CMS-Flow:Subgrid Turbulence Model: Difference between revisions

Subgrid Turbulence Model

In CMS-Flow eddy viscosity is calculated as

     ${\displaystyle {\nu }_t=(1-{\theta }_m){\nu }_c+{\theta }_m{\nu }_w}$  

where ${\displaystyle {\theta }_m}$ is weighting factor equal to ${\displaystyle {\theta }_m=(H_s/h{)}^3}$ in which ${\displaystyle H_s}$ is the significant wave height and ${\displaystyle {\nu }_c}$ and ${\displaystyle {\nu }_w}$ are the current- and wave-related eddy viscosity components respectively. The wave contribution is included using the equation of Kraus and Larson (1991)

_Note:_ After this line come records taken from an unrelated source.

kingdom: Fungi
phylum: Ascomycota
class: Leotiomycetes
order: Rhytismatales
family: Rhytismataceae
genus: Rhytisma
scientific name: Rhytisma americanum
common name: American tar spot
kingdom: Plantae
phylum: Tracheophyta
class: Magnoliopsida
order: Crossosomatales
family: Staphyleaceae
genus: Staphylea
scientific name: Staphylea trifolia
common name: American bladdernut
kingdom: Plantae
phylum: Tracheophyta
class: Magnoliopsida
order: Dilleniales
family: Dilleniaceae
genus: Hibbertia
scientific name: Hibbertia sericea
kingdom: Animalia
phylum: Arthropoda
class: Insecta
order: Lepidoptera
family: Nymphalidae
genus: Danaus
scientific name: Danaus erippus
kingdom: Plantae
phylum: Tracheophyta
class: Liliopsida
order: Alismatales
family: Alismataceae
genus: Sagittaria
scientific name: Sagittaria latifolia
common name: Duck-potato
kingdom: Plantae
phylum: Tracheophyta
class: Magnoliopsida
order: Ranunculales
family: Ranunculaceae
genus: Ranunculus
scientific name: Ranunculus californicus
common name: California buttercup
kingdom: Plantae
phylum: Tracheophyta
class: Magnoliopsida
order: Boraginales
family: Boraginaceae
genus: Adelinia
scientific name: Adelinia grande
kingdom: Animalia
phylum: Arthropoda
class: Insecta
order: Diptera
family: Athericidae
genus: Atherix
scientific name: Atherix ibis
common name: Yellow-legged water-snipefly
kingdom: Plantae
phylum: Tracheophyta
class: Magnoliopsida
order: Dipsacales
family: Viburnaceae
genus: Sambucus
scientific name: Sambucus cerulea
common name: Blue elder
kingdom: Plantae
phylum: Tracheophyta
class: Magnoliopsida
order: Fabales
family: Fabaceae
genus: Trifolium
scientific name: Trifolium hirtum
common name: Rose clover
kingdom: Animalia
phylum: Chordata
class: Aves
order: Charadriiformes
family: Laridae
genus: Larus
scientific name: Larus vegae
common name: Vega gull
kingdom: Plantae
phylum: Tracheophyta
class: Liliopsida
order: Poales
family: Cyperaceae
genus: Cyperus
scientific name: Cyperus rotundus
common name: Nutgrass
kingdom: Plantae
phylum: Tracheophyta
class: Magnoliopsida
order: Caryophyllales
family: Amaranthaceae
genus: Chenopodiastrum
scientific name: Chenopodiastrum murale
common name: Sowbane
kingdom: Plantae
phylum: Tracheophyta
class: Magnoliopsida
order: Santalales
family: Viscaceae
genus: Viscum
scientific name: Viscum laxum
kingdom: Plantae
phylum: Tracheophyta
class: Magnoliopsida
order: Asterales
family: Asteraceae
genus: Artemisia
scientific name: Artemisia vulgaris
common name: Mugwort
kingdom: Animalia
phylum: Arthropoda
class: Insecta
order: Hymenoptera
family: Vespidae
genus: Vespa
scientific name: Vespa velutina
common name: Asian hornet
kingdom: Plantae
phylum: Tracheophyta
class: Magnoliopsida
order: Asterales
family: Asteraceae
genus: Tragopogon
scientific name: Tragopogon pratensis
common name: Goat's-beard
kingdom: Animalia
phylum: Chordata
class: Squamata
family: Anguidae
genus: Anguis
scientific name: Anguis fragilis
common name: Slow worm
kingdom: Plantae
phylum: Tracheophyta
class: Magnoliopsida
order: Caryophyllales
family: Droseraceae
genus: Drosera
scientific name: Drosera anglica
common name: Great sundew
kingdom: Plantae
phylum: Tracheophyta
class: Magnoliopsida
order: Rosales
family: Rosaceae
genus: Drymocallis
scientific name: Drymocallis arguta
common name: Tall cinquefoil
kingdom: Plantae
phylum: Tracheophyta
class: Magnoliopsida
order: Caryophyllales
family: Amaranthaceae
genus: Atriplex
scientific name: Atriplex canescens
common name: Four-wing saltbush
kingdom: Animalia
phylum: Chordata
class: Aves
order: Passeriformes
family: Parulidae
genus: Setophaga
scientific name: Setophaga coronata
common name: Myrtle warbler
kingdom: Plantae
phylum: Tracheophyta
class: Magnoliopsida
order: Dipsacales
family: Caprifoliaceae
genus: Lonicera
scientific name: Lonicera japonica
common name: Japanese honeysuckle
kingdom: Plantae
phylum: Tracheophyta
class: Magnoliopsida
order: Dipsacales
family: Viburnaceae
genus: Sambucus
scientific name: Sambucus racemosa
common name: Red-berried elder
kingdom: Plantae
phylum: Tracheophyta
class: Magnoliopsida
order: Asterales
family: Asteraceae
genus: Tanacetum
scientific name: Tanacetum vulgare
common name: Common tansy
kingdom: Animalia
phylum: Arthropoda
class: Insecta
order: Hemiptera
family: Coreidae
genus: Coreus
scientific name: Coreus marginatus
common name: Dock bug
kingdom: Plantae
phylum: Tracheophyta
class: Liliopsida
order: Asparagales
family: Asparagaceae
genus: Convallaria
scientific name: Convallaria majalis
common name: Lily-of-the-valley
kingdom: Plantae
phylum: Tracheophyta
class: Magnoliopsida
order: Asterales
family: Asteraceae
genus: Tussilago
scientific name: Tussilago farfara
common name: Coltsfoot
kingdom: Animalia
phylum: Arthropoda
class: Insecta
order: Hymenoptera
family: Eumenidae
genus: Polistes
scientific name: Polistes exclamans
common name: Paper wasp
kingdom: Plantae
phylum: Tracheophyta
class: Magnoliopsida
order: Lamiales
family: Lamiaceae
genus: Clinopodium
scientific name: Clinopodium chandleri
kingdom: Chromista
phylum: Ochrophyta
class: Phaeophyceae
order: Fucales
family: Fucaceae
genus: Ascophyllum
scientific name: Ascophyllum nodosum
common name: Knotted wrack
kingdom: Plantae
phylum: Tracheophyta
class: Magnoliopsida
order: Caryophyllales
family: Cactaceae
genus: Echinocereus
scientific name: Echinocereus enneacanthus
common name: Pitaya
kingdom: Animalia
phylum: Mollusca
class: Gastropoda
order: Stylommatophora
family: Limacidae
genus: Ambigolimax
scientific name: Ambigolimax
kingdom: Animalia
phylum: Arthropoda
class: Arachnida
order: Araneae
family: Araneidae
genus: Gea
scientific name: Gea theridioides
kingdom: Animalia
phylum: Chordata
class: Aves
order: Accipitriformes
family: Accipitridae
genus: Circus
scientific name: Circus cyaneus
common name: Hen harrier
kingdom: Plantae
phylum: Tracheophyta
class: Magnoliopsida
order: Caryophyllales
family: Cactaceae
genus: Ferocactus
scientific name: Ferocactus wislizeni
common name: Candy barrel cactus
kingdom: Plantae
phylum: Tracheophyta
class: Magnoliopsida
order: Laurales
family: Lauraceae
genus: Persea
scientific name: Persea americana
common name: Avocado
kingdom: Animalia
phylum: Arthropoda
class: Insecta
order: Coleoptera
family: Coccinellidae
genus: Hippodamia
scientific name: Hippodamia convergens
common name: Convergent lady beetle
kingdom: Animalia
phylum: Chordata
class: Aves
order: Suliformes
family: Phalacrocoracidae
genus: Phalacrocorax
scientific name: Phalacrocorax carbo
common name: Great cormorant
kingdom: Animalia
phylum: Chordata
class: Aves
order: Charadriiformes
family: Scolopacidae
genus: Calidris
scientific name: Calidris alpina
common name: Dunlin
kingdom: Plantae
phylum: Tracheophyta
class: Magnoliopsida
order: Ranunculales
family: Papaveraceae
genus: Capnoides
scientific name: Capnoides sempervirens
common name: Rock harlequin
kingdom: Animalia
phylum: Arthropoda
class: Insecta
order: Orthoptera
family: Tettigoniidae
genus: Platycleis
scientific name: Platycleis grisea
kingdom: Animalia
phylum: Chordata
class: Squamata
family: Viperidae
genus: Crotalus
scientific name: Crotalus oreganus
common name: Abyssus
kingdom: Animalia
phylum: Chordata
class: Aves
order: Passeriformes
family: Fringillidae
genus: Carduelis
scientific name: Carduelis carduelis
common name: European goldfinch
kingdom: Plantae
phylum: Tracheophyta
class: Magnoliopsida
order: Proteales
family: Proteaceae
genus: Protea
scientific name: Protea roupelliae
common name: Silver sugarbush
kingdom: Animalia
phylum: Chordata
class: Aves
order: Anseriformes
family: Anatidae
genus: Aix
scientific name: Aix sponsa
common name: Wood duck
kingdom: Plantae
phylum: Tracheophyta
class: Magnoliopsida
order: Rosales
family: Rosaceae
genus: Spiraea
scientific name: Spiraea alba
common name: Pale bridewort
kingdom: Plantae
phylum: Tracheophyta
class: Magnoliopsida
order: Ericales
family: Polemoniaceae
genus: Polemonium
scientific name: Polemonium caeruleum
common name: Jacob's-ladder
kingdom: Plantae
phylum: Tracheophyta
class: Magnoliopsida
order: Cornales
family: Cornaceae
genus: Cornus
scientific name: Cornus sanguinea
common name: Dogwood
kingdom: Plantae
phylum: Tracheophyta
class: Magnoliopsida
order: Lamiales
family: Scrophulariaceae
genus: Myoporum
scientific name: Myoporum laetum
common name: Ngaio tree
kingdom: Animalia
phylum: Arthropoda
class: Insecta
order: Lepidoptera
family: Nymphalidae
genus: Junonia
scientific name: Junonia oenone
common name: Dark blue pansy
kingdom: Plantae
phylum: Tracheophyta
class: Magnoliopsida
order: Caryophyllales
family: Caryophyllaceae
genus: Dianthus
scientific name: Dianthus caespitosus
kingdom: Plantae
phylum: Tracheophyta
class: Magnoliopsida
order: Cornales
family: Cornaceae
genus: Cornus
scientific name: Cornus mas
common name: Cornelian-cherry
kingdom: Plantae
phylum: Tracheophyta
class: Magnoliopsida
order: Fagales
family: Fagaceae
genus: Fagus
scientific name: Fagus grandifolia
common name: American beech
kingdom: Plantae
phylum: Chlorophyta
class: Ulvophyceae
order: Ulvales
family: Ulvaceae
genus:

     ${\displaystyle {\nu }_w=\mathrm{\Lambda }{u}_{w}h}$

where ${\displaystyle \mathrm{\Lambda }}$ is an empirical coefficient (default is 0.5), and ${\displaystyle u_w}$ is the wave bottom orbital velocity and ${\displaystyle h}$ is the water depth. The current-related eddy viscosity is calculated as a function of the flow gradients, and the bottom shear stress

     ${\displaystyle {\nu }_c={\nu }_0+\sqrt{(c_0{u}_{*}h{)}^2+(c_{sm}\mathrm{\Delta }|S|{)}^2}}$

where ${\displaystyle {\nu }_0}$ is a base value approximately equal to the kinematic viscosity, ${\displaystyle c_0}$ is an empirical coefficient, ${\displaystyle c_{sm}}$ is an empirical coefficient (Smagorinsky coefficient), ${\displaystyle \mathrm{\Delta }}$ is the local cell area, and ${\displaystyle |S|}$ is equal to

     ${\displaystyle |S|=\sqrt{2(\frac{\partial U}{\partial x}{)}^2+2(\frac{\partial V}{\partial y}{)}^2+(\frac{\partial U}{\partial y}+\frac{\partial V}{\partial x}{)}^2}}$

References

LARSON, M.; HANSON, H., and KRAUS, N. C., 2003. Numerical modeling of beach topography change. Advances in Coastal Modeling, V.C. Lakhan (eds.), Elsevier Oceanography Series, 67, Amsterdam, The Netherlands, 337-365.